=== Aim of the task ===
Each line in the entries below that holds the string "down" must be copied.

=== Records supplied ===
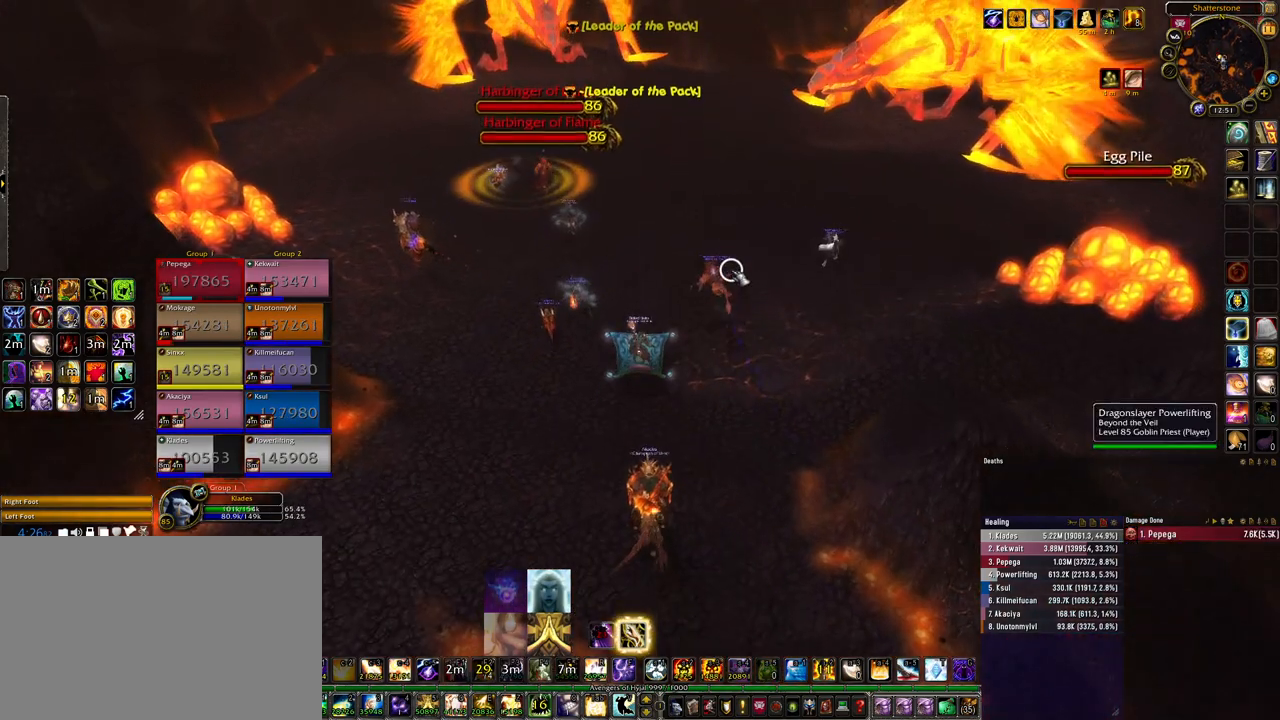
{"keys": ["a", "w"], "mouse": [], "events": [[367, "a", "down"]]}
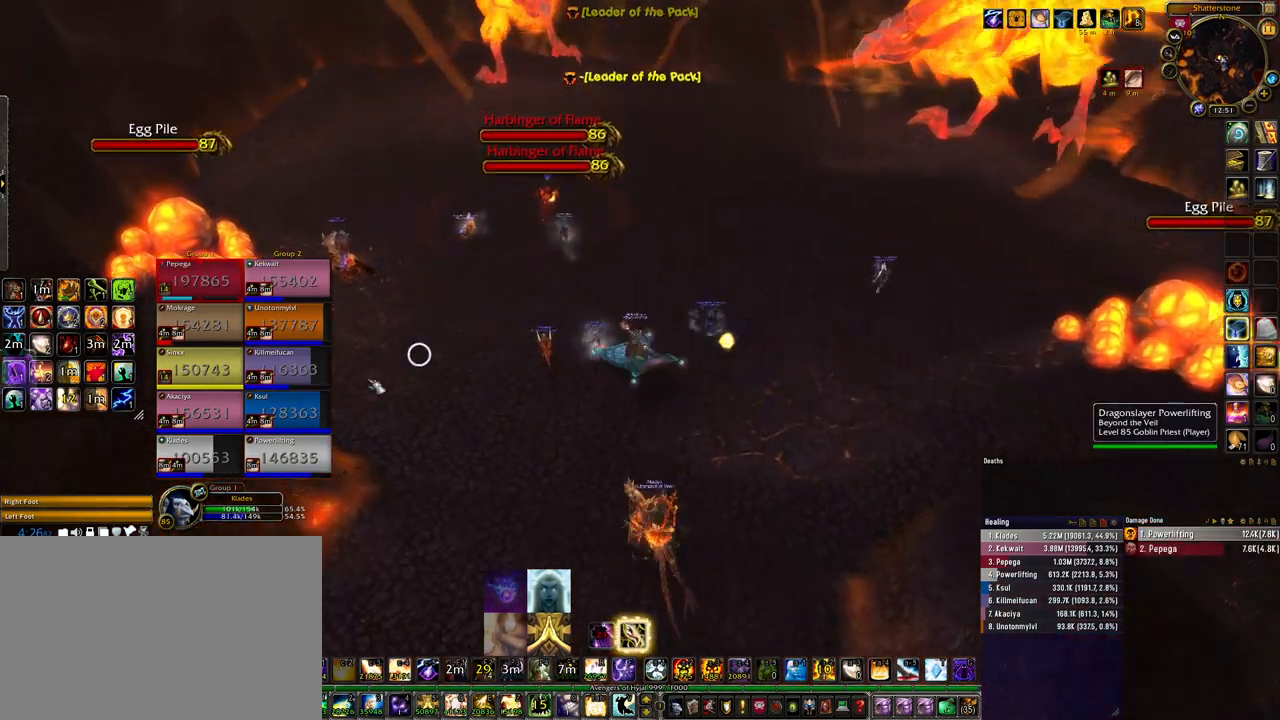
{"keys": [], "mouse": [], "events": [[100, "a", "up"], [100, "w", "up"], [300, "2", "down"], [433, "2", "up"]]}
...
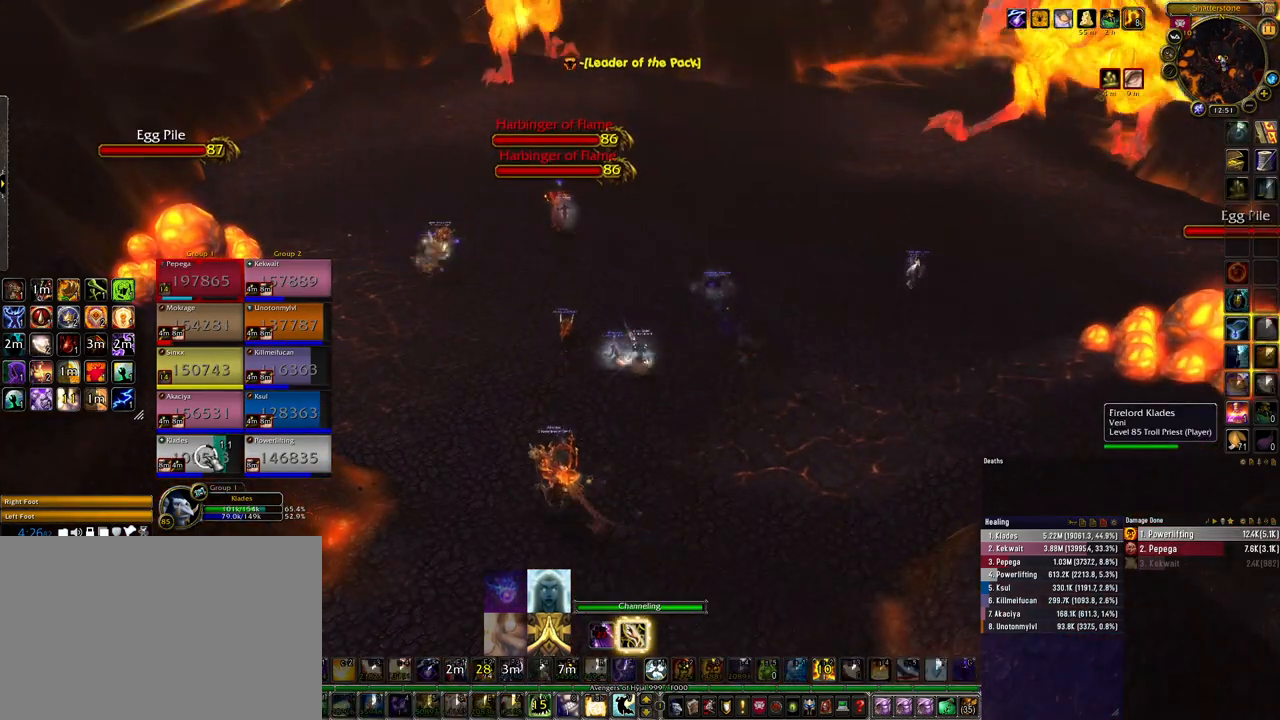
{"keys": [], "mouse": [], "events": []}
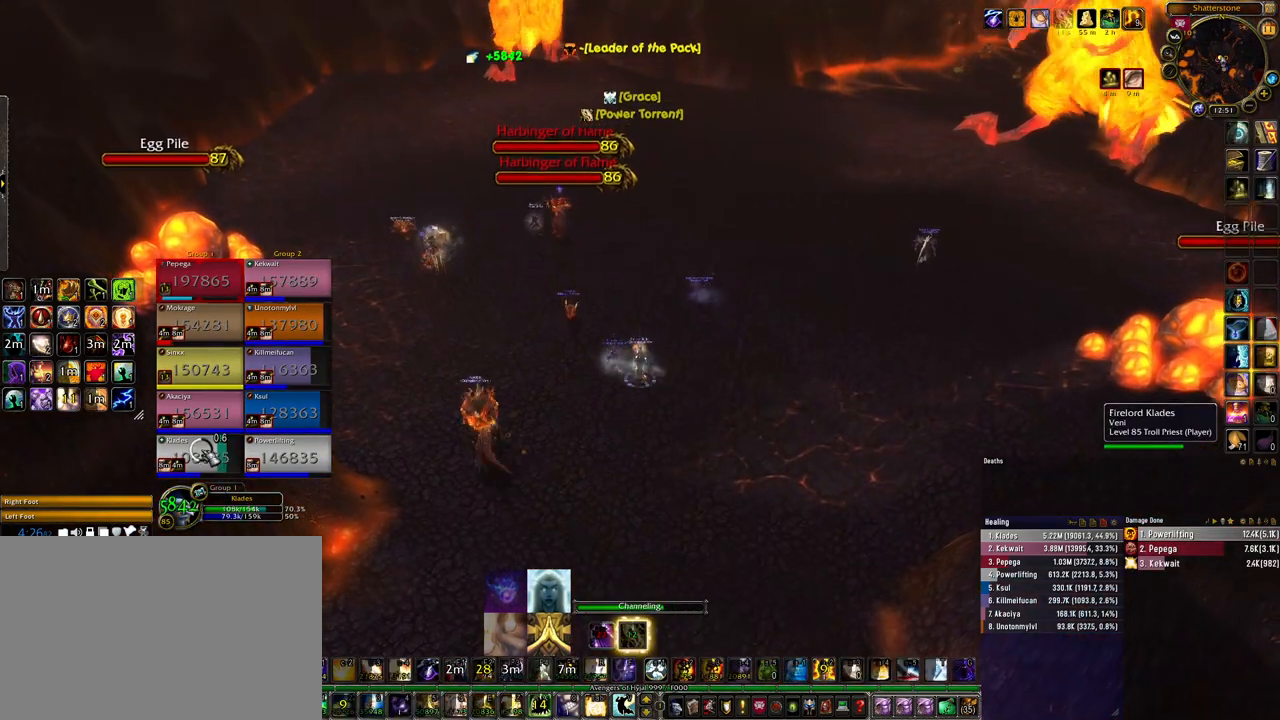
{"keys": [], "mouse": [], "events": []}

=== Task result ===
{"keys": ["a", "w"], "mouse": [], "events": [[367, "a", "down"]]}
{"keys": [], "mouse": [], "events": [[100, "a", "up"], [100, "w", "up"], [300, "2", "down"], [433, "2", "up"]]}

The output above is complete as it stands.